Material for this exercise
* * * * *
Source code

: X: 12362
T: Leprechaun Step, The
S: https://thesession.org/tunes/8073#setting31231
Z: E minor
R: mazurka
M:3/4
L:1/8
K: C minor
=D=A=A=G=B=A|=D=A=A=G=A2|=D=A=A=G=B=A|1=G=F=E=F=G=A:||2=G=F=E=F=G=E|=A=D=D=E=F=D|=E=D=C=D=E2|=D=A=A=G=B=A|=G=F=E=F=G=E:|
* * * * *
Work request
Extract each record, keeping it identical to the original.

Reply to the task
Source code

: X: 12362
T: Leprechaun Step, The
S: https://thesession.org/tunes/8073#setting31231
Z: E minor
R: mazurka
M:3/4
L:1/8
K: C minor
=D=A=A=G=B=A|=D=A=A=G=A2|=D=A=A=G=B=A|1=G=F=E=F=G=A:||2=G=F=E=F=G=E|=A=D=D=E=F=D|=E=D=C=D=E2|=D=A=A=G=B=A|=G=F=E=F=G=E:|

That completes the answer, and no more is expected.